Your task
Repeat only the stretch of lines below that runs from the line with "right knee: (384, 504)" through the line with "left eye: (528, 168)", unaltered.

Material provided
++++

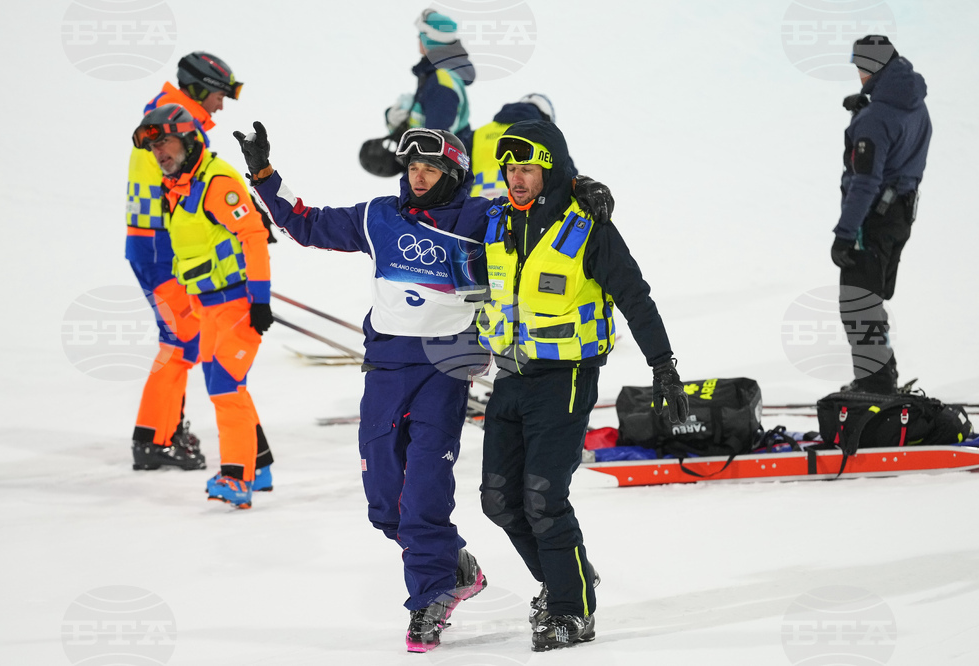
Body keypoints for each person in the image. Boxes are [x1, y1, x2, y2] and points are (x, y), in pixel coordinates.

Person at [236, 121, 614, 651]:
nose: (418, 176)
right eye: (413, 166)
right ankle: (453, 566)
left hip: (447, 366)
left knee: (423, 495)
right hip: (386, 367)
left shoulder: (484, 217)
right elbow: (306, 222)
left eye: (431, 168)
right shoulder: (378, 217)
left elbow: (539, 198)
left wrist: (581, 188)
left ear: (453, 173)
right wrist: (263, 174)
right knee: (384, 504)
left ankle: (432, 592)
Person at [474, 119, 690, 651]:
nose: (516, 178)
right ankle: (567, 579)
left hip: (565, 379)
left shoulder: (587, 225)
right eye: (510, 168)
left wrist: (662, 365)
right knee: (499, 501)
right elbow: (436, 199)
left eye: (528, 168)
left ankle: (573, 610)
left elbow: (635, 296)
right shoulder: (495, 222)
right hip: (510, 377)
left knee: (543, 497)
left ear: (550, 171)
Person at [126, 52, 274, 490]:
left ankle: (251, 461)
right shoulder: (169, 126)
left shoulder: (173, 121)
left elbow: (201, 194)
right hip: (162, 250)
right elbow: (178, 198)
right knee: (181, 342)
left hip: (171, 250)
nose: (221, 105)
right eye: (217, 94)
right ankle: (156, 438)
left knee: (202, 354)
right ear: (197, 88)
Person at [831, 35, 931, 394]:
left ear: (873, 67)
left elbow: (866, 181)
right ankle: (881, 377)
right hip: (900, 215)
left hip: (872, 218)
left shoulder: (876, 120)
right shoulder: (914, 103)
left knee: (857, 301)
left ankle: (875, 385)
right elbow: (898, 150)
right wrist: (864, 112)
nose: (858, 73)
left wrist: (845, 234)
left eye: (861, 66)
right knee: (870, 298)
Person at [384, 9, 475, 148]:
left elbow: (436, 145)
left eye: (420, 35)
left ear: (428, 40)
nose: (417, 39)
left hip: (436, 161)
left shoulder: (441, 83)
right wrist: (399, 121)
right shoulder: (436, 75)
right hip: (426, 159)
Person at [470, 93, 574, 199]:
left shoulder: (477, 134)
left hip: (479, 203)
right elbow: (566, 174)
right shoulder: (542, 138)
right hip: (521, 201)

++++

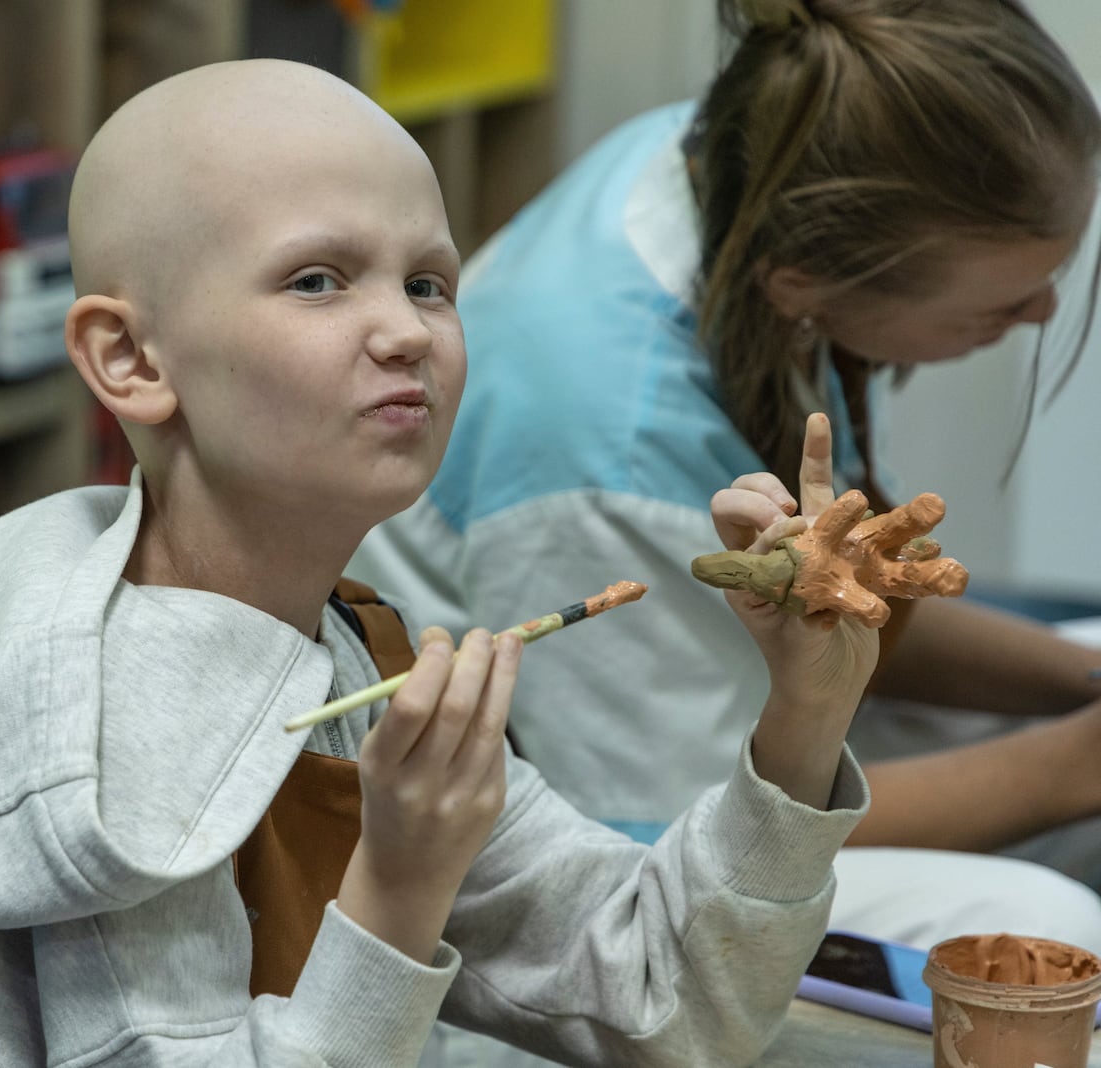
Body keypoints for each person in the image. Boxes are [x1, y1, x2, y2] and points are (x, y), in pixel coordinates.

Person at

++++

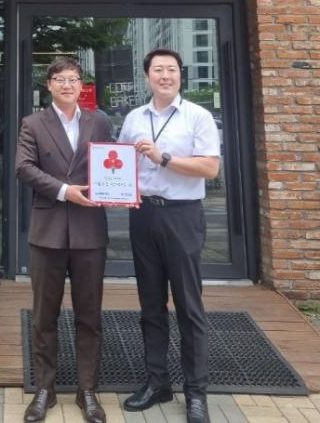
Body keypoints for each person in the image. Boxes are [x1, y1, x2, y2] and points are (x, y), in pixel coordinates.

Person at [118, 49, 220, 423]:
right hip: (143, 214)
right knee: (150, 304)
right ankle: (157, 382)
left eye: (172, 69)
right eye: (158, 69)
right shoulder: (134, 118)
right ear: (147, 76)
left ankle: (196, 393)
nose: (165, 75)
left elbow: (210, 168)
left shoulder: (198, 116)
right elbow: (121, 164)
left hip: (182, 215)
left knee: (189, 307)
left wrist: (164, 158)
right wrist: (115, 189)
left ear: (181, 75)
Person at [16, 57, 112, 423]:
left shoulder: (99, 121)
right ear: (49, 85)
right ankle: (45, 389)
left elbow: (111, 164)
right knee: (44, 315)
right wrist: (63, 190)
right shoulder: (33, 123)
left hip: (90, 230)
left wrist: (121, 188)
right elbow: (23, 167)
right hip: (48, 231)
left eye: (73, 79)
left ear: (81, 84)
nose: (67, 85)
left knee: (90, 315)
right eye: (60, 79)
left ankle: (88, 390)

++++

Solution
right knee: (384, 504)
left ankle: (432, 592)
Person at [474, 119, 690, 651]:
nose: (516, 178)
right ankle: (567, 579)
left hip: (565, 379)
left shoulder: (587, 225)
right eye: (510, 168)
left wrist: (662, 365)
right knee: (499, 501)
right elbow: (436, 199)
left eye: (528, 168)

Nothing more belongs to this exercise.